Additive Manufacturing of Tailored Blank for Sheet-Bulk Metal Forming Processes

Functional integration and lightweight construction pose increasing demands on manufacturing processes and require innovative approaches. In this context, sheet-bulk metal forming combines the advantages of conventional sheet and bulk forming processes expanding the limitations of these particular processes. However, the intended three-dimensional material flow contains major challenges regarding the material flow control. To enhance material flow control and part quality the application of process-adapted semi-finished products is an expedient approach for sheet-bulk metal forming processes.

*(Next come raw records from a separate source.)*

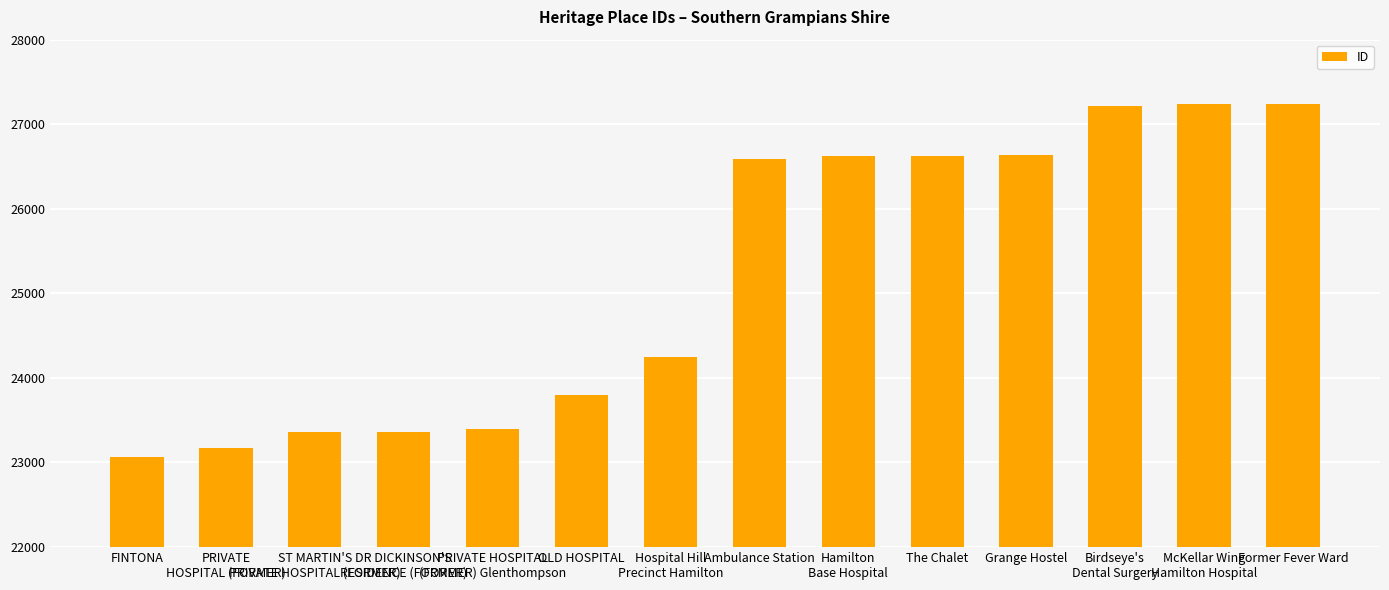

What is the minimum value shown in the chart?

23057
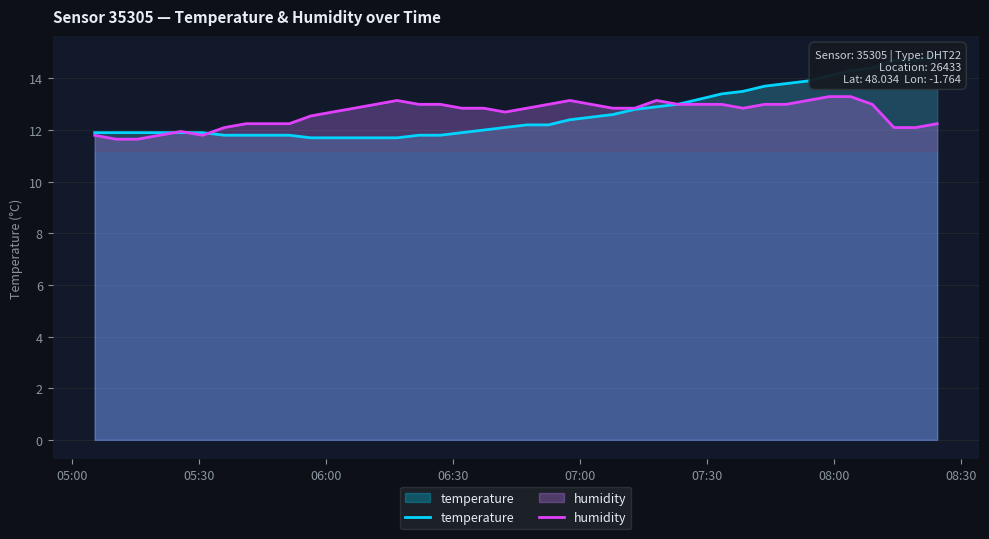

True or false: humidity and temperature intersect in this chart.

True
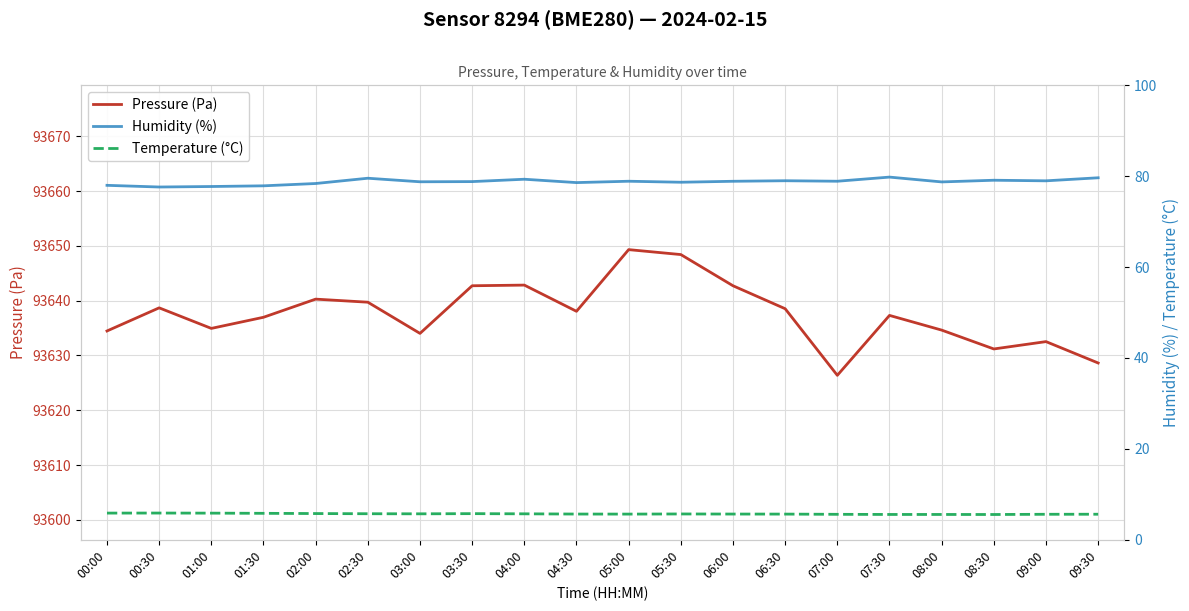

What is the difference between the maximum and second lowest values in the Temperature (°C) series?

0.3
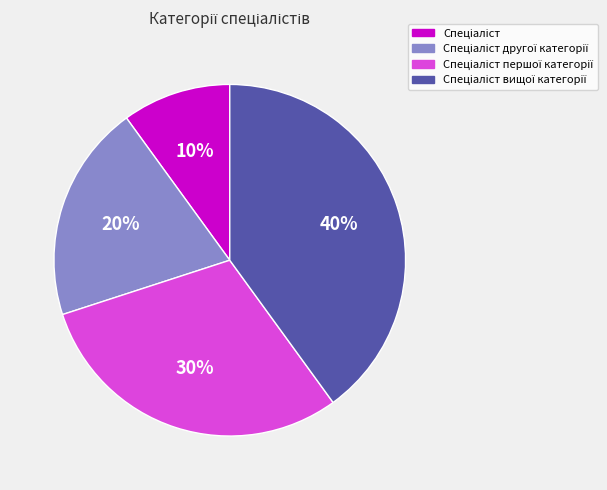

To the nearest percent, what is the difference between the largest and smallest slice percentages?

30%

So-called Tailored Blanks have a process-adapted sheet thickness profile or combine different mechanical properties within a single blank and were applied in the 1980s for the first time. Since then tailored approaches gained in importance and find broad application in research and industry. At present, various technologies are used to manufacture Tailored Blanks. The Tailored Blanks applied in sheet-bulk metal forming are often manufactured by sheet-bulk metal forming processes themselves. The achievable gradient in thickness depends on various factors but is eventually constraint by the material volume of the initial blank. In this regard, Additive Manufacturing offers new possibilities to overcome those limitations and to expand the limits of sheet-bulk metal forming processes further. Additional material can be allocated with high geometric flexibility. Besides the allocation of additional material, this technology allows the manufacturing of discrete functional elements within the production of Tailored Blanks. In this investigation, Tailored Blanks made out of stainless steel are produced using sheet material and additively manufactured elements. These Tailored Blanks are processed in a deep drawing and a subsequent upsetting operation to manufacture a functional component with an external gearing. Conventional sheet material is also processed to compare the resulting part properties and to evaluate the different semi-finished product strategies. For this purpose, an analysis of geometrical as well as mechanical Tailored Blank properties is conducted. Furthermore, the part properties after deep drawing and upsetting are analysed. The investigation evaluates the potential for Tailored Blanks consisting of sheet metal with additively manufactured elements in sheet-bulk metal forming and conclusively points out the need for further research in this field.